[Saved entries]
· · · ·
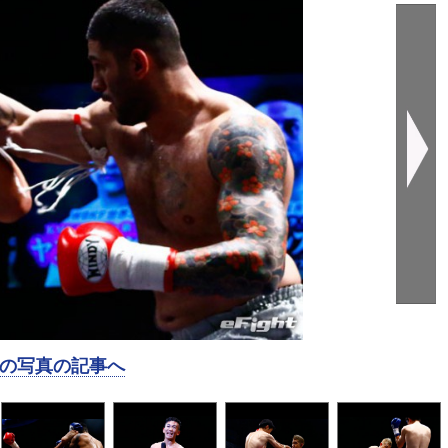
の写真の記事へ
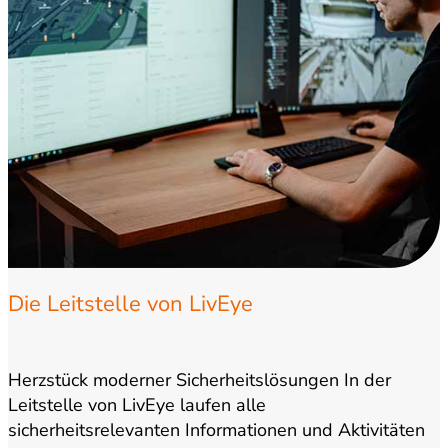
Die Leitstelle von LivEye
Herzstück moderner Sicherheitslösungen In der
Leitstelle von LivEye laufen alle
sicherheitsrelevanten Informationen und Aktivitäten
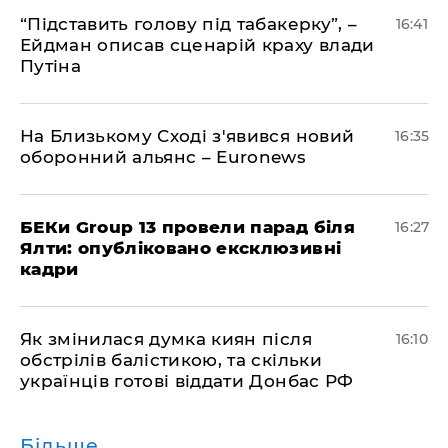
​“Підставить голову під табакерку”, –
16:41
Ейдман описав сценарій краху влади
Путіна
На Близькому Сході з'явився новий
16:35
оборонний альянс – Euronews
БЕКи Group 13 провели парад біля
16:27
Ялти: опубліковано ексклюзивні
кадри
Як змінилася думка киян після
16:10
обстрілів балістикою, та скільки
українців готові віддати Донбас РФ
Більше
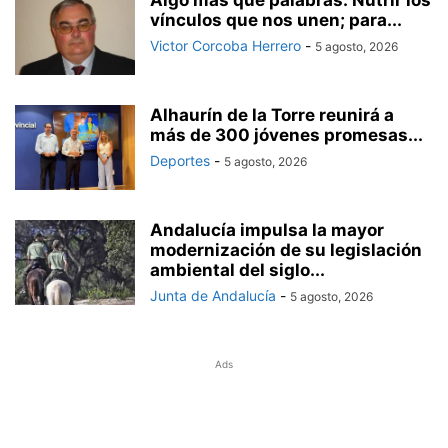
Algo más que palabras: Nutrir los
vínculos que nos unen; para...
Victor Corcoba Herrero
-
5 agosto, 2026
Alhaurín de la Torre reunirá a
más de 300 jóvenes promesas...
Deportes
-
5 agosto, 2026
Andalucía impulsa la mayor
modernización de su legislación
ambiental del siglo...
Junta de Andalucía
-
5 agosto, 2026
Ads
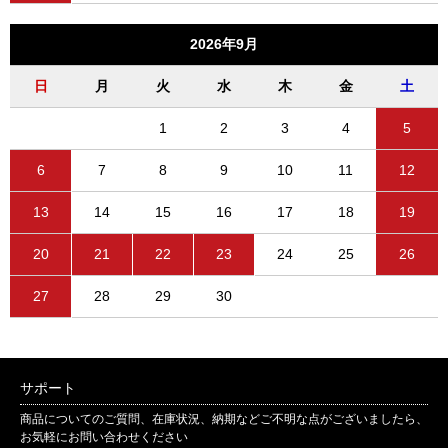
2026年9月
日
月
火
水
木
金
土
1
2
3
4
5
6
7
8
9
10
11
12
13
14
15
16
17
18
19
20
21
22
23
24
25
26
27
28
29
30
サポート
商品についてのご質問、在庫状況、納期などご不明な点がございましたら、
お気軽にお問い合わせください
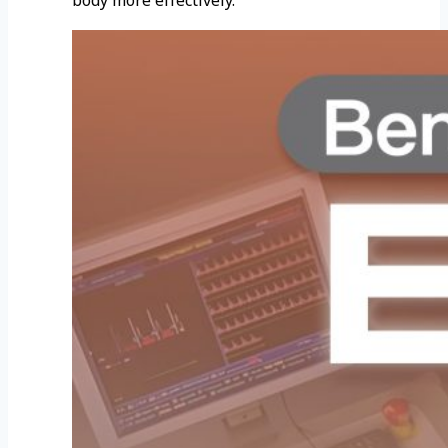
body more effectively.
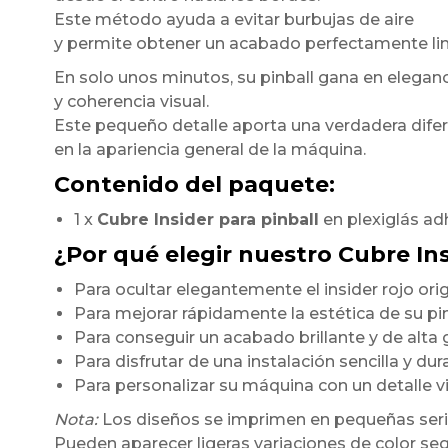
Este método ayuda a evitar burbujas de aire
y permite obtener un acabado perfectamente li
En solo unos minutos, su pinball gana en elegan
y coherencia visual.
Este pequeño detalle aporta una verdadera dife
en la apariencia general de la máquina.
Contenido del paquete:
1 x
Cubre Insider para pinball
en plexiglás ad
¿Por qué elegir nuestro Cubre In
Para ocultar elegantemente el insider rojo orig
Para mejorar rápidamente la estética de su pi
Para conseguir un acabado brillante y de alt
Para disfrutar de una instalación sencilla y du
Para personalizar su máquina con un detalle 
Nota:
Los diseños se imprimen en pequeñas seri
Pueden aparecer ligeras variaciones de color seg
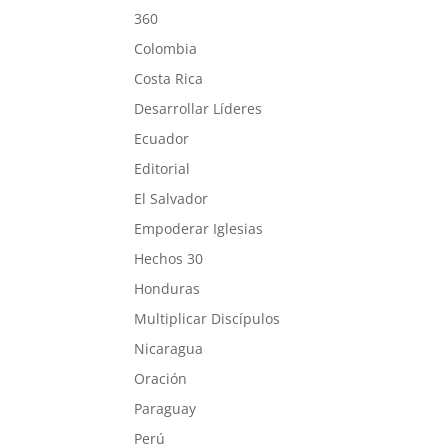
360
Colombia
Costa Rica
Desarrollar Líderes
Ecuador
Editorial
El Salvador
Empoderar Iglesias
Hechos 30
Honduras
Multiplicar Discípulos
Nicaragua
Oración
Paraguay
Perú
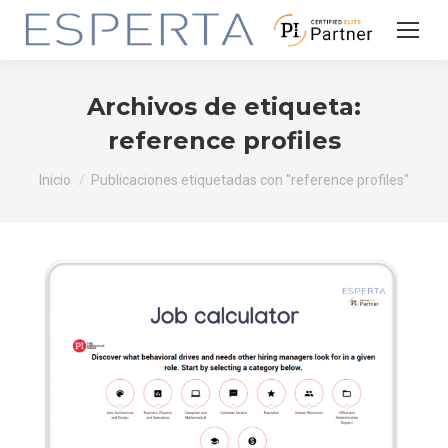
Archivos de etiqueta:
reference profiles
Estás aquí:
Inicio
Publicaciones etiquetadas con "reference profiles"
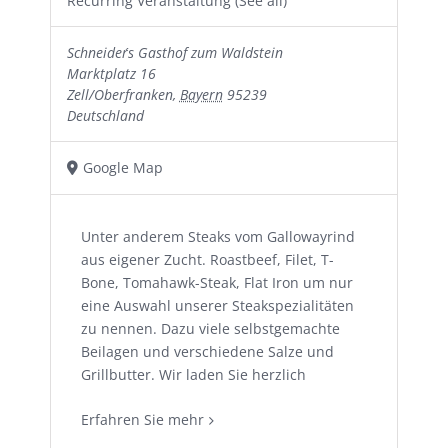
Recurring Veranstaltung
(See all)
Schneider´s Gasthof zum Waldstein
Marktplatz 16
Zell/Oberfranken
,
Bayern
95239
Deutschland
Google Map
Unter anderem Steaks vom Gallowayrind
aus eigener Zucht. Roastbeef, Filet, T-
Bone, Tomahawk-Steak, Flat Iron um nur
eine Auswahl unserer Steakspezialitäten
zu nennen. Dazu viele selbstgemachte
Beilagen und verschiedene Salze und
Grillbutter. Wir laden Sie herzlich
Erfahren Sie mehr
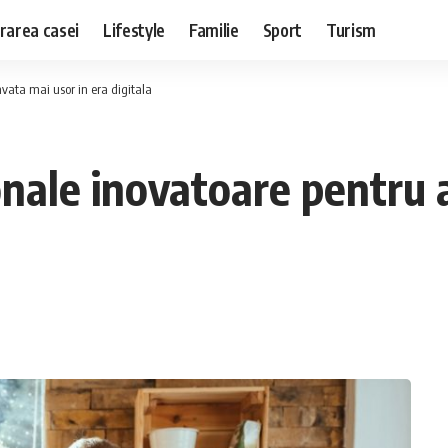
rarea casei
Lifestyle
Familie
Sport
Turism
vata mai usor in era digitala
nale inovatoare pentru a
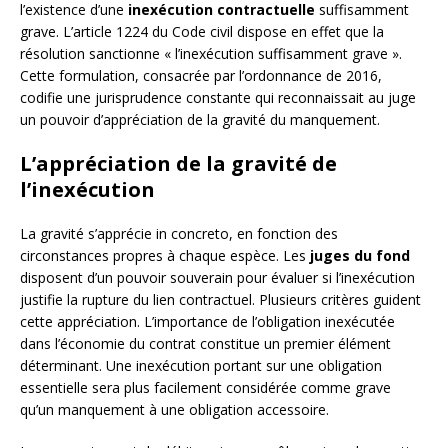
l’existence d’une
inexécution contractuelle
suffisamment
grave. L’article 1224 du Code civil dispose en effet que la
résolution sanctionne « l’inexécution suffisamment grave ».
Cette formulation, consacrée par l’ordonnance de 2016,
codifie une jurisprudence constante qui reconnaissait au juge
un pouvoir d’appréciation de la gravité du manquement.
L’appréciation de la gravité de
l’inexécution
La gravité s’apprécie in concreto, en fonction des
circonstances propres à chaque espèce. Les
juges du fond
disposent d’un pouvoir souverain pour évaluer si l’inexécution
justifie la rupture du lien contractuel. Plusieurs critères guident
cette appréciation. L’importance de l’obligation inexécutée
dans l’économie du contrat constitue un premier élément
déterminant. Une inexécution portant sur une obligation
essentielle sera plus facilement considérée comme grave
qu’un manquement à une obligation accessoire.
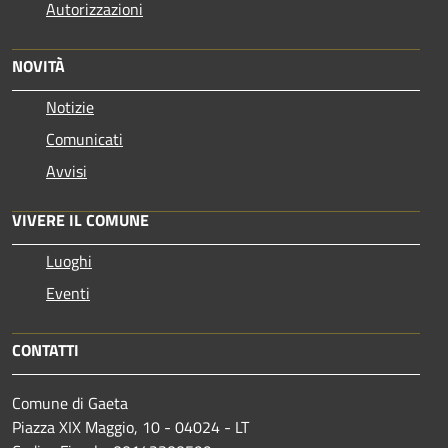
Autorizzazioni
NOVITÀ
Notizie
Comunicati
Avvisi
VIVERE IL COMUNE
Luoghi
Eventi
CONTATTI
Comune di Gaeta
Piazza XIX Maggio, 10 - 04024 - LT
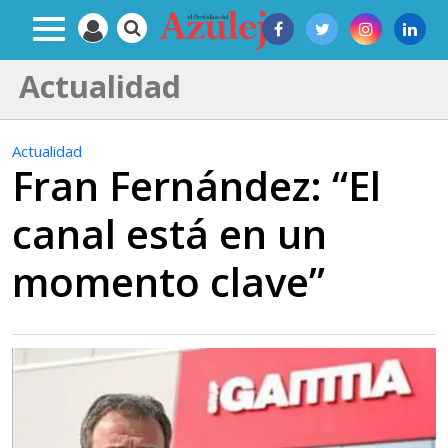
Actualidad
Actualidad
Fran Fernández: “El
canal está en un
momento clave”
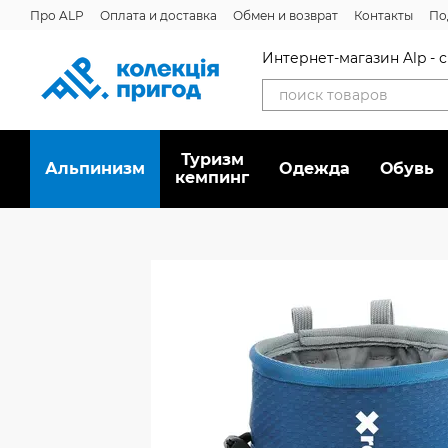
Перейти к основному контенту
Про ALP
Оплата и доставка
Обмен и возврат
Контакты
По
Интернет-магазин Alp -
Туризм
Альпинизм
Oдежда
Обувь
кемпинг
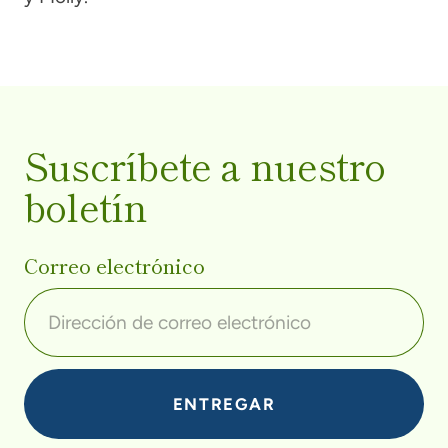
Suscríbete a nuestro
boletín
Correo electrónico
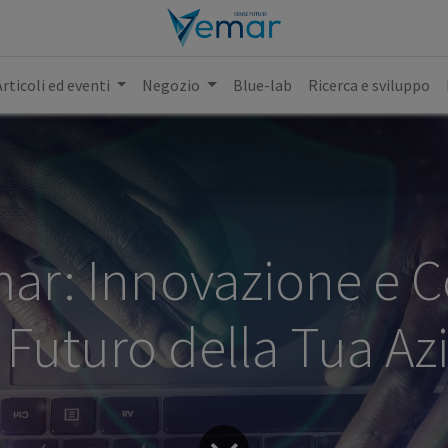
Articoli ed eventi
Negozio
Blue-lab
Ricerca e sviluppo
ar: Innovazione e 
l Futuro della Tua A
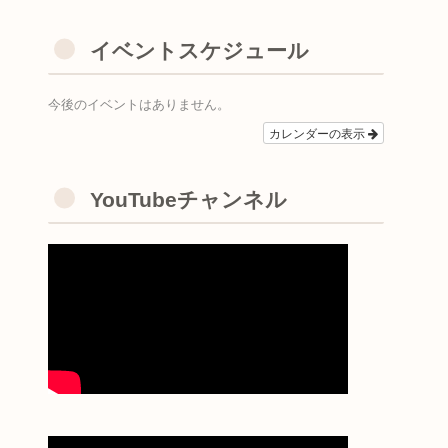
イベントスケジュール
今後のイベントはありません。
カレンダーの表示
YouTubeチャンネル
· · · ·
> Task to complete:
Update the listing by changing every "Andalucía" to "Andalusia" and keeping everything else the same. Give only the text, without the pictures.

> Answer to the problem:
の写真の記事へ
Die Leitstelle von LivEye
Herzstück moderner Sicherheitslösungen In der
Leitstelle von LivEye laufen alle
sicherheitsrelevanten Informationen und Aktivitäten
​“Підставить голову під табакерку”, –
16:41
Ейдман описав сценарій краху влади
Путіна
На Близькому Сході з'явився новий
16:35
оборонний альянс – Euronews
БЕКи Group 13 провели парад біля
16:27
Ялти: опубліковано ексклюзивні
кадри
Як змінилася думка киян після
16:10
обстрілів балістикою, та скільки
українців готові віддати Донбас РФ
Більше
Algo más que palabras: Nutrir los
vínculos que nos unen; para...
Victor Corcoba Herrero
-
5 agosto, 2026
Alhaurín de la Torre reunirá a
más de 300 jóvenes promesas...
Deportes
-
5 agosto, 2026
Andalusia impulsa la mayor
modernización de su legislación
ambiental del siglo...
Junta de Andalusia
-
5 agosto, 2026
Ads
2026年9月
日
月
火
水
木
金
土
1
2
3
4
5
6
7
8
9
10
11
12
13
14
15
16
17
18
19
20
21
22
23
24
25
26
27
28
29
30
サポート
商品についてのご質問、在庫状況、納期などご不明な点がございましたら、
お気軽にお問い合わせください
body more effectively.
Este método ayuda a evitar burbujas de aire
y permite obtener un acabado perfectamente li
En solo unos minutos, su pinball gana en elegan
y coherencia visual.
Este pequeño detalle aporta una verdadera dife
en la apariencia general de la máquina.
Contenido del paquete:
1 x
Cubre Insider para pinball
en plexiglás ad
¿Por qué elegir nuestro Cubre In
Para ocultar elegantemente el insider rojo orig
Para mejorar rápidamente la estética de su pi
Para conseguir un acabado brillante y de alt
Para disfrutar de una instalación sencilla y du
Para personalizar su máquina con un detalle 
Nota:
Los diseños se imprimen en pequeñas seri
Pueden aparecer ligeras variaciones de color seg
360
Colombia
Costa Rica
Desarrollar Líderes
Ecuador
Editorial
El Salvador
Empoderar Iglesias
Hechos 30
Honduras
Multiplicar Discípulos
Nicaragua
Oración
Paraguay
Perú
Archivos de etiqueta:
reference profiles
Estás aquí:
Inicio
Publicaciones etiquetadas con "reference profiles"
Recurring Veranstaltung
(See all)
Schneider´s Gasthof zum Waldstein
Marktplatz 16
Zell/Oberfranken
,
Bayern
95239
Deutschland
Google Map
Unter anderem Steaks vom Gallowayrind
aus eigener Zucht. Roastbeef, Filet, T-
Bone, Tomahawk-Steak, Flat Iron um nur
eine Auswahl unserer Steakspezialitäten
zu nennen. Dazu viele selbstgemachte
Beilagen und verschiedene Salze und
Grillbutter. Wir laden Sie herzlich
Erfahren Sie mehr
rarea casei
Lifestyle
Familie
Sport
Turism
vata mai usor in era digitala
nale inovatoare pentru a
l’existence d’une
inexécution contractuelle
suffisamment
grave. L’article 1224 du Code civil dispose en effet que la
résolution sanctionne « l’inexécution suffisamment grave ».
Cette formulation, consacrée par l’ordonnance de 2016,
codifie une jurisprudence constante qui reconnaissait au juge
un pouvoir d’appréciation de la gravité du manquement.
L’appréciation de la gravité de
l’inexécution
La gravité s’apprécie in concreto, en fonction des
circonstances propres à chaque espèce. Les
juges du fond
disposent d’un pouvoir souverain pour évaluer si l’inexécution
justifie la rupture du lien contractuel. Plusieurs critères guident
cette appréciation. L’importance de l’obligation inexécutée
dans l’économie du contrat constitue un premier élément
déterminant. Une inexécution portant sur une obligation
essentielle sera plus facilement considérée comme grave
qu’un manquement à une obligation accessoire.
Autorizzazioni
NOVITÀ
Notizie
Comunicati
Avvisi
VIVERE IL COMUNE
Luoghi
Eventi
CONTATTI
Comune di Gaeta
Piazza XIX Maggio, 10 - 04024 - LT
Actualidad
Actualidad
Fran Fernández: “El
canal está en un
momento clave”
Перейти к основному контенту
Про ALP
Оплата и доставка
Обмен и возврат
Контакты
По
Интернет-магазин Alp -
Туризм
Альпинизм
Oдежда
Обувь
кемпинг
Suscríbete a nuestro
boletín
Correo electrónico
Articoli ed eventi
Negozio
Blue-lab
Ricerca e sviluppo
ar: Innovazione e 
l Futuro della Tua A
イベントスケジュール
今後のイベントはありません。
カレンダーの表示
YouTubeチャンネル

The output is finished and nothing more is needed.